Pictures aside, the data must be reproduced exactly.

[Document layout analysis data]
··········
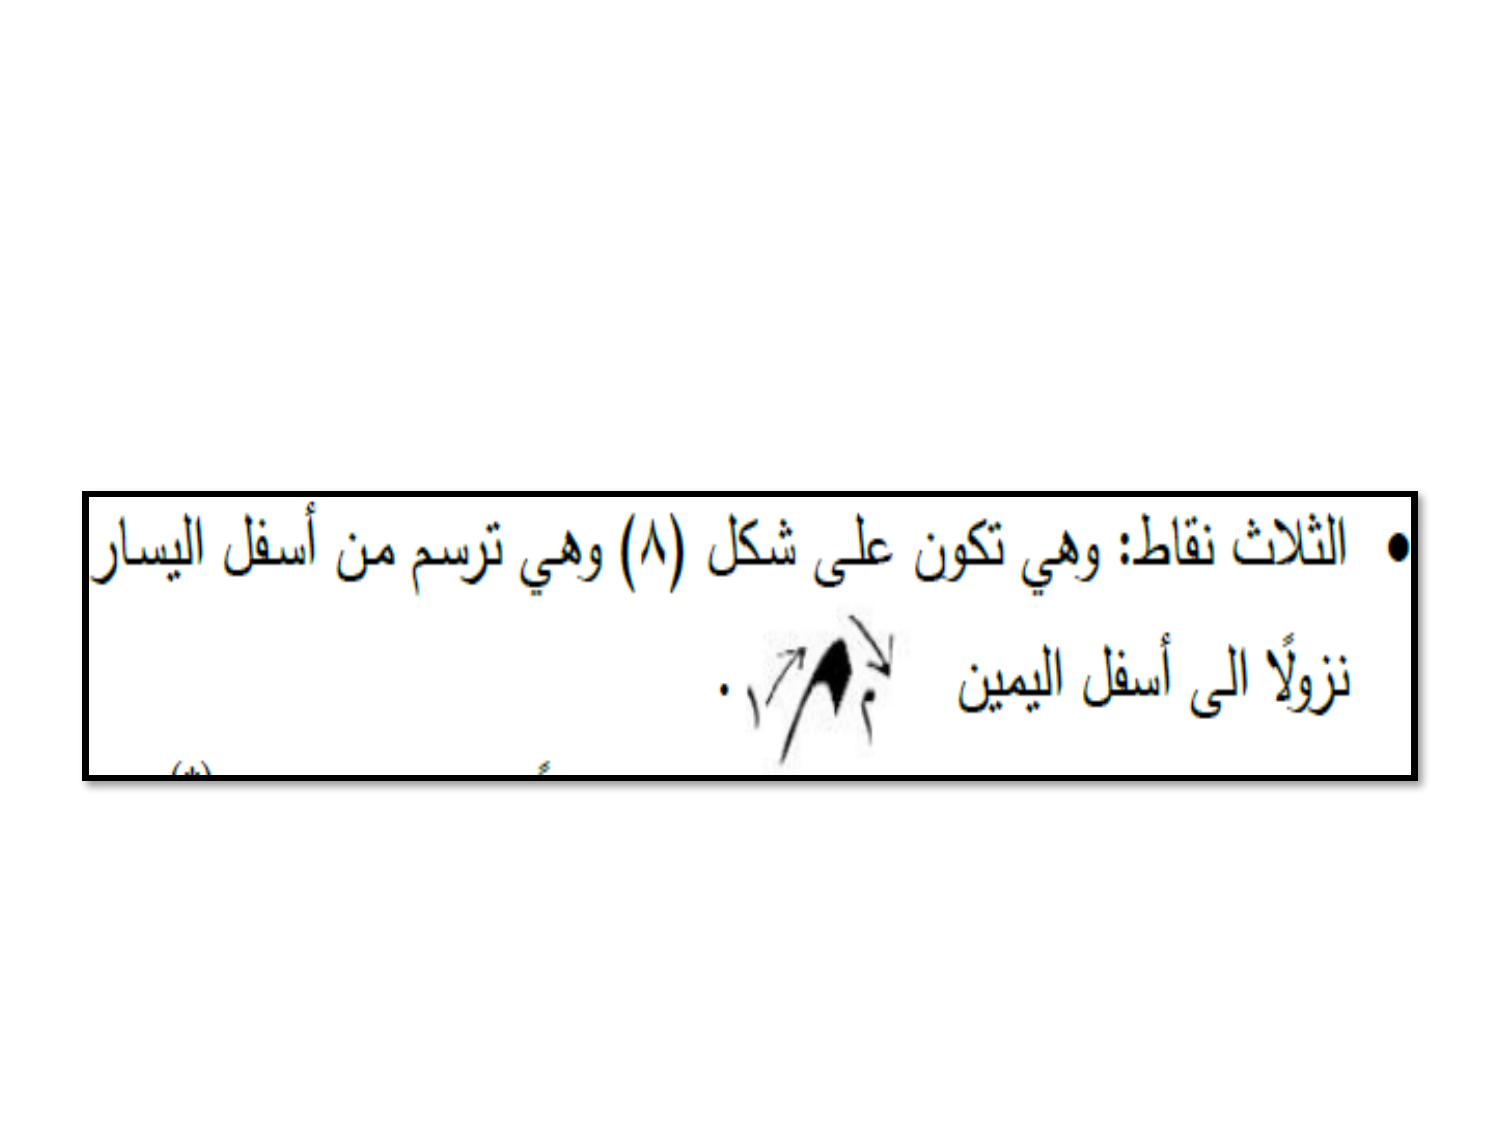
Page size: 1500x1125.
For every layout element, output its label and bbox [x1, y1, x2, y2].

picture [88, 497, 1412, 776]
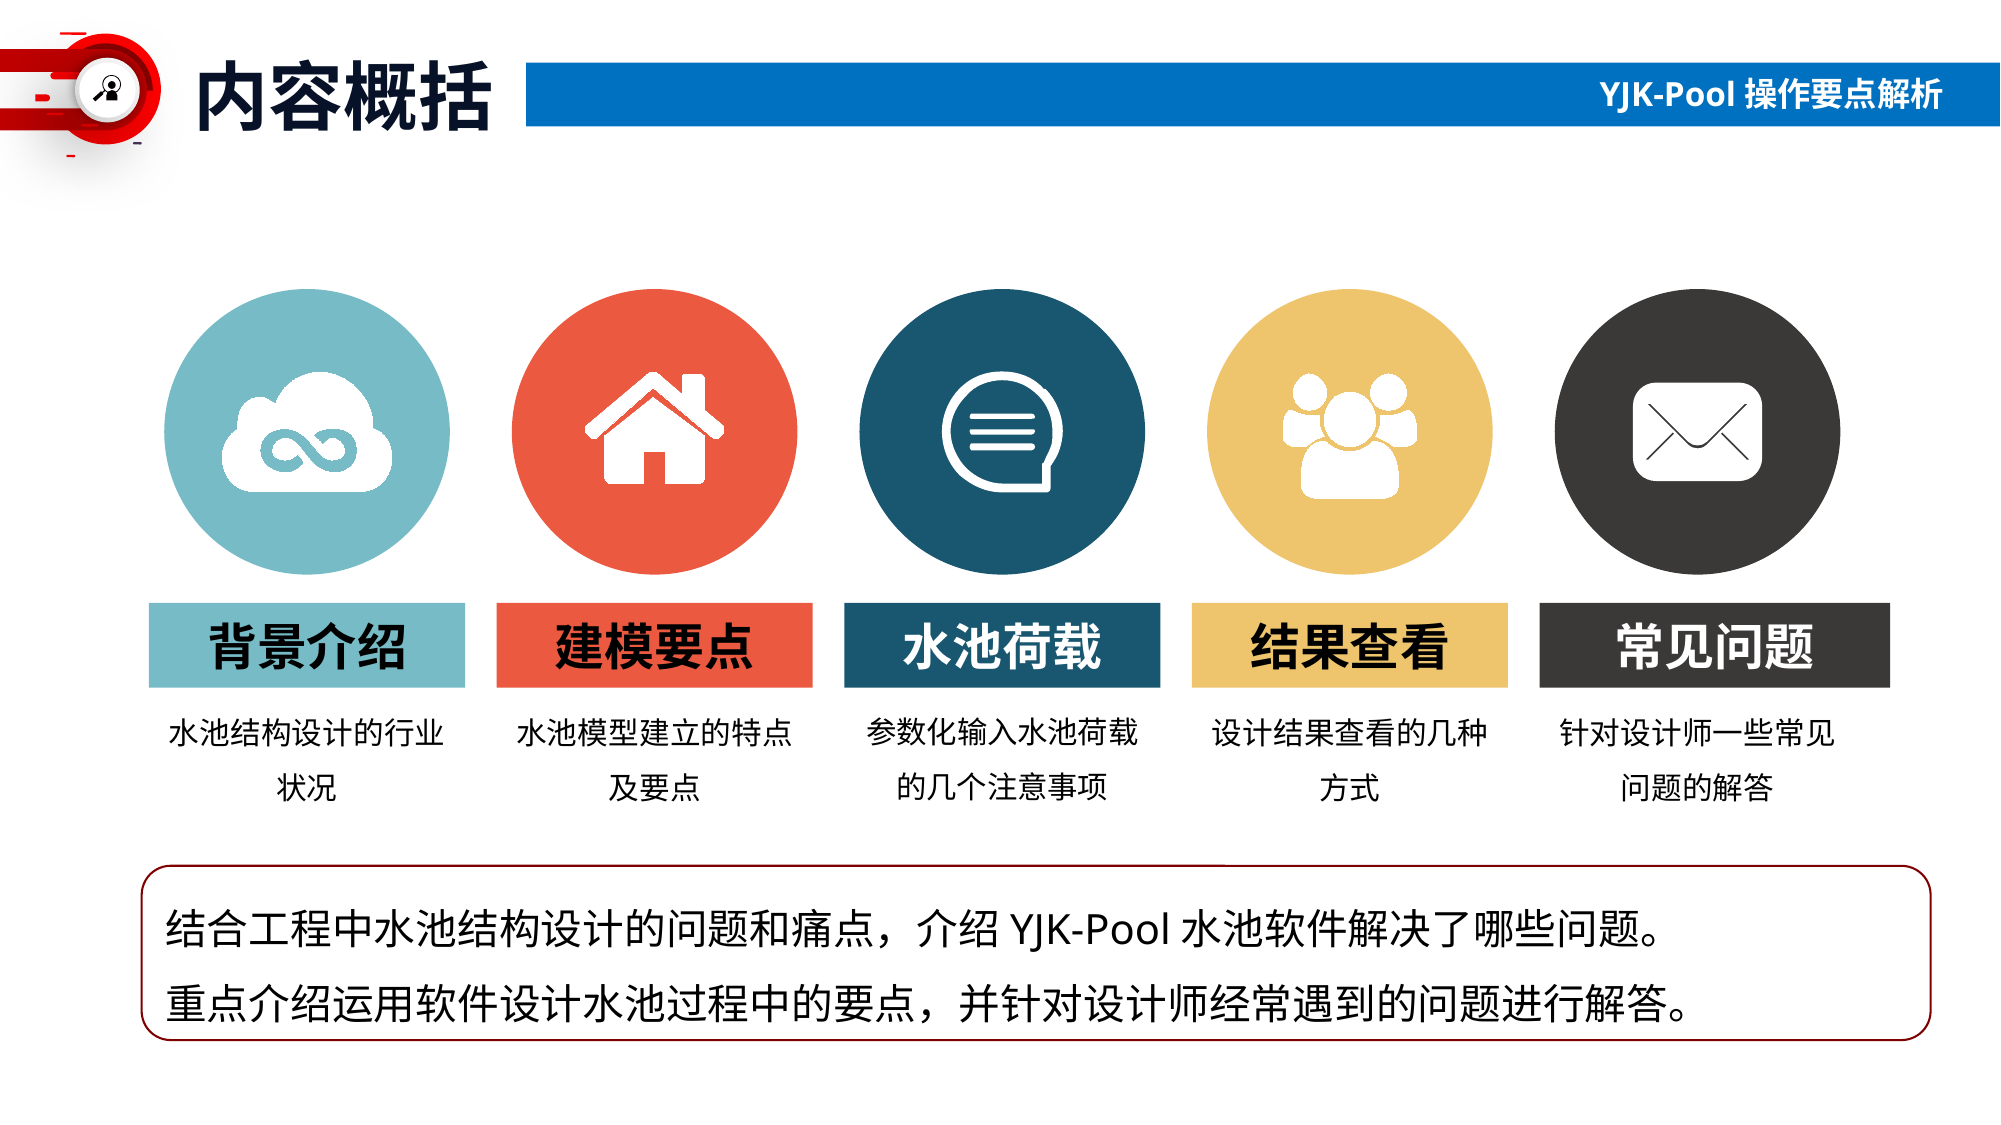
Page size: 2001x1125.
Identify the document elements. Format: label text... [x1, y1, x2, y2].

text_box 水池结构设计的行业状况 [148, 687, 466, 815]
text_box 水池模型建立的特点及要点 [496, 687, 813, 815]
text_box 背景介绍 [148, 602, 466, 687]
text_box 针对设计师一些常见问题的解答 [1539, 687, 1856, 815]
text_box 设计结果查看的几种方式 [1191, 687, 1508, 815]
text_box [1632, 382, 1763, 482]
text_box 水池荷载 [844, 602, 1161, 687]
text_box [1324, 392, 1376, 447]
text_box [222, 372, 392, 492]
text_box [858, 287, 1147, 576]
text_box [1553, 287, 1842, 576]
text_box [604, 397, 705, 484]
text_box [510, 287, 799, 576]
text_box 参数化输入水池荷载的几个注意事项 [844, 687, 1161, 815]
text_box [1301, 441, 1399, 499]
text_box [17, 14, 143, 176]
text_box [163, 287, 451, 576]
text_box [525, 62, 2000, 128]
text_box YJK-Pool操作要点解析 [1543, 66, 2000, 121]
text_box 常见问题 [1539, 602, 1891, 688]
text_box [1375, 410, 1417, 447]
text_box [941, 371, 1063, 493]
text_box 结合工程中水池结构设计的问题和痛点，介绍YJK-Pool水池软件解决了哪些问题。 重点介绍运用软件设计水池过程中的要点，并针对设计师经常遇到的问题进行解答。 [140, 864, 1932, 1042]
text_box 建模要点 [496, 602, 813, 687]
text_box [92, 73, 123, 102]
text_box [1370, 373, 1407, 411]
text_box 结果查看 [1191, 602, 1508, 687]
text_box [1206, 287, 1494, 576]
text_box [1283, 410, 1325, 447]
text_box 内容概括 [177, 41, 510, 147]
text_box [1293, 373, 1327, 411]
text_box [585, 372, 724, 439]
··········
== Task result ==
Page size: 1500x1125.
For every layout element, output its label and bbox [x1, y1, x2, y2].

picture [88, 497, 1412, 776]
Page size: 2001x1125.
Identify the document elements. Format: label text... [x1, y1, x2, y2].

text_box 水池结构设计的行业状况 [148, 687, 466, 815]
text_box 水池模型建立的特点及要点 [496, 687, 813, 815]
text_box 背景介绍 [148, 602, 466, 687]
text_box 针对设计师一些常见问题的解答 [1539, 687, 1856, 815]
text_box 设计结果查看的几种方式 [1191, 687, 1508, 815]
text_box [1632, 382, 1763, 482]
text_box 水池荷载 [844, 602, 1161, 687]
text_box [1324, 392, 1376, 447]
text_box [222, 372, 392, 492]
text_box [858, 287, 1147, 576]
text_box [1553, 287, 1842, 576]
text_box [604, 397, 705, 484]
text_box [510, 287, 799, 576]
text_box 参数化输入水池荷载的几个注意事项 [844, 687, 1161, 815]
text_box [1301, 441, 1399, 499]
text_box [17, 14, 143, 176]
text_box [163, 287, 451, 576]
text_box [525, 62, 2000, 128]
text_box YJK-Pool操作要点解析 [1543, 66, 2000, 121]
text_box 常见问题 [1539, 602, 1891, 688]
text_box [1375, 410, 1417, 447]
text_box [941, 371, 1063, 493]
text_box 结合工程中水池结构设计的问题和痛点，介绍YJK-Pool水池软件解决了哪些问题。 重点介绍运用软件设计水池过程中的要点，并针对设计师经常遇到的问题进行解答。 [140, 864, 1932, 1042]
text_box 建模要点 [496, 602, 813, 687]
text_box [92, 73, 123, 102]
text_box [1370, 373, 1407, 411]
text_box 结果查看 [1191, 602, 1508, 687]
text_box [1206, 287, 1494, 576]
text_box [1283, 410, 1325, 447]
text_box 内容概括 [177, 41, 510, 147]
text_box [1293, 373, 1327, 411]
text_box [585, 372, 724, 439]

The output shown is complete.